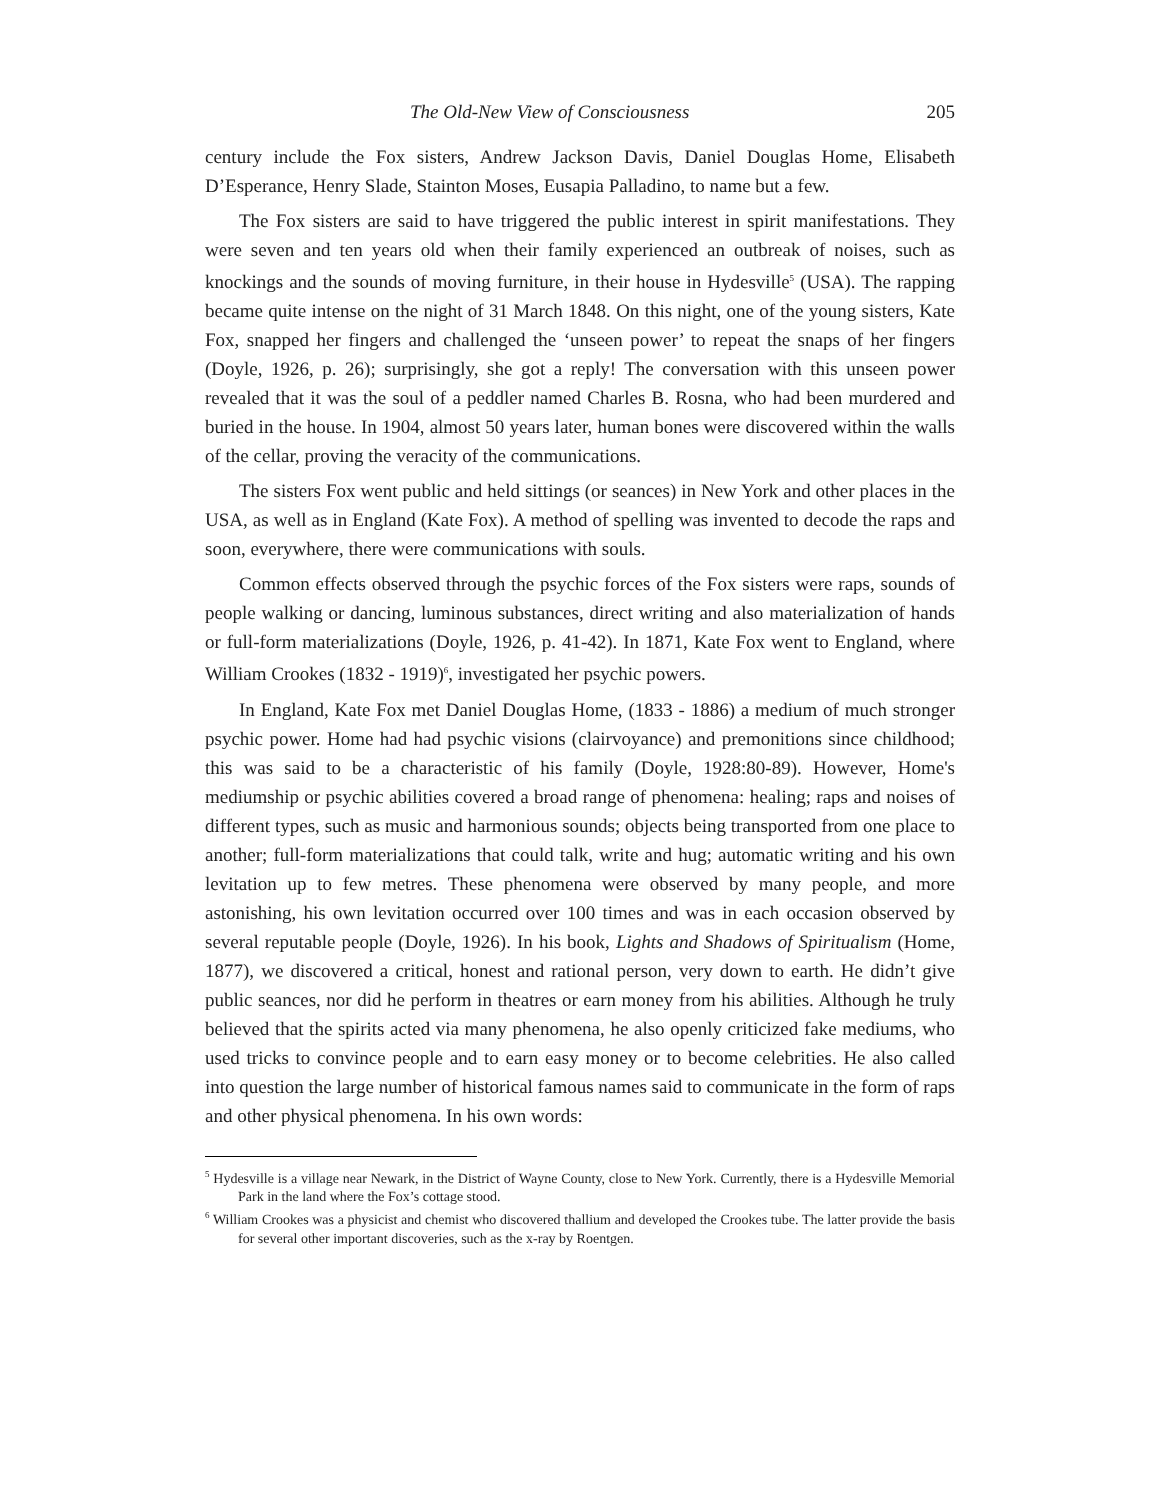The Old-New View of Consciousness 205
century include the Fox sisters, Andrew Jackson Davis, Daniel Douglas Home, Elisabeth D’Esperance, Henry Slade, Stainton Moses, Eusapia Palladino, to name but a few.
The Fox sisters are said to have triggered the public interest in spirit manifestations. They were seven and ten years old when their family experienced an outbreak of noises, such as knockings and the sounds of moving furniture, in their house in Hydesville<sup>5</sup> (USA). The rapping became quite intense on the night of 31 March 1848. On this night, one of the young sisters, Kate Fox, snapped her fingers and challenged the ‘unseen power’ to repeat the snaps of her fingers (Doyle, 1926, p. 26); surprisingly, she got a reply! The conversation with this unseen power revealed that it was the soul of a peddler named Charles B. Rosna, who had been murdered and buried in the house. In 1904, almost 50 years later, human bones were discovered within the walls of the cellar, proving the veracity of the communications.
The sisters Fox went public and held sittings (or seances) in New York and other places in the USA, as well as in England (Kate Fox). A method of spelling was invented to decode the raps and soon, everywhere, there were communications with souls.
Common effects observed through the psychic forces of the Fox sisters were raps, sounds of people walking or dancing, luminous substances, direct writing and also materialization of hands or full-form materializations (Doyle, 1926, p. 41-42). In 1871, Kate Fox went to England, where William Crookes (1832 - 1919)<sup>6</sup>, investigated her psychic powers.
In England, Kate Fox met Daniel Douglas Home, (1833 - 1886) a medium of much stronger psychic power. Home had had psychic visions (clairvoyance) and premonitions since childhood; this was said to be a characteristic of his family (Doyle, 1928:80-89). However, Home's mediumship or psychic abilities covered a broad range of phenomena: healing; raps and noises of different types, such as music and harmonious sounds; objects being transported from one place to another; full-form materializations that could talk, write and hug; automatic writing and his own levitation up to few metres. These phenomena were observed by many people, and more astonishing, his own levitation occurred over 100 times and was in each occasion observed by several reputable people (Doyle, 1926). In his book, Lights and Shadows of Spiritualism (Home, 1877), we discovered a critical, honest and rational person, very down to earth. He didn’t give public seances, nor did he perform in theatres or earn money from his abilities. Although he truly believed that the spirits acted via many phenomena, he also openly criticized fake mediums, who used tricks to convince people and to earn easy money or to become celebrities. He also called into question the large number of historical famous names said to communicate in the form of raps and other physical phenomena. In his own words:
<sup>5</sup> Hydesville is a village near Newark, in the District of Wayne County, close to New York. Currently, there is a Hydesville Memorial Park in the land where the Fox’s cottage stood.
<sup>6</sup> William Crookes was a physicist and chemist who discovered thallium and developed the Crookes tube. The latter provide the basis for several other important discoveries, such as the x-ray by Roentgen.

....

- **What is required**
Write out exactly and only the lines that run from the start of the data above through the line containing "The sisters Fox", leaving the pictures out.

- **Solution**
The Old-New View of Consciousness 205
century include the Fox sisters, Andrew Jackson Davis, Daniel Douglas Home, Elisabeth D’Esperance, Henry Slade, Stainton Moses, Eusapia Palladino, to name but a few.
The Fox sisters are said to have triggered the public interest in spirit manifestations. They were seven and ten years old when their family experienced an outbreak of noises, such as knockings and the sounds of moving furniture, in their house in Hydesville<sup>5</sup> (USA). The rapping became quite intense on the night of 31 March 1848. On this night, one of the young sisters, Kate Fox, snapped her fingers and challenged the ‘unseen power’ to repeat the snaps of her fingers (Doyle, 1926, p. 26); surprisingly, she got a reply! The conversation with this unseen power revealed that it was the soul of a peddler named Charles B. Rosna, who had been murdered and buried in the house. In 1904, almost 50 years later, human bones were discovered within the walls of the cellar, proving the veracity of the communications.
The sisters Fox went public and held sittings (or seances) in New York and other places in the USA, as well as in England (Kate Fox). A method of spelling was invented to decode the raps and soon, everywhere, there were communications with souls.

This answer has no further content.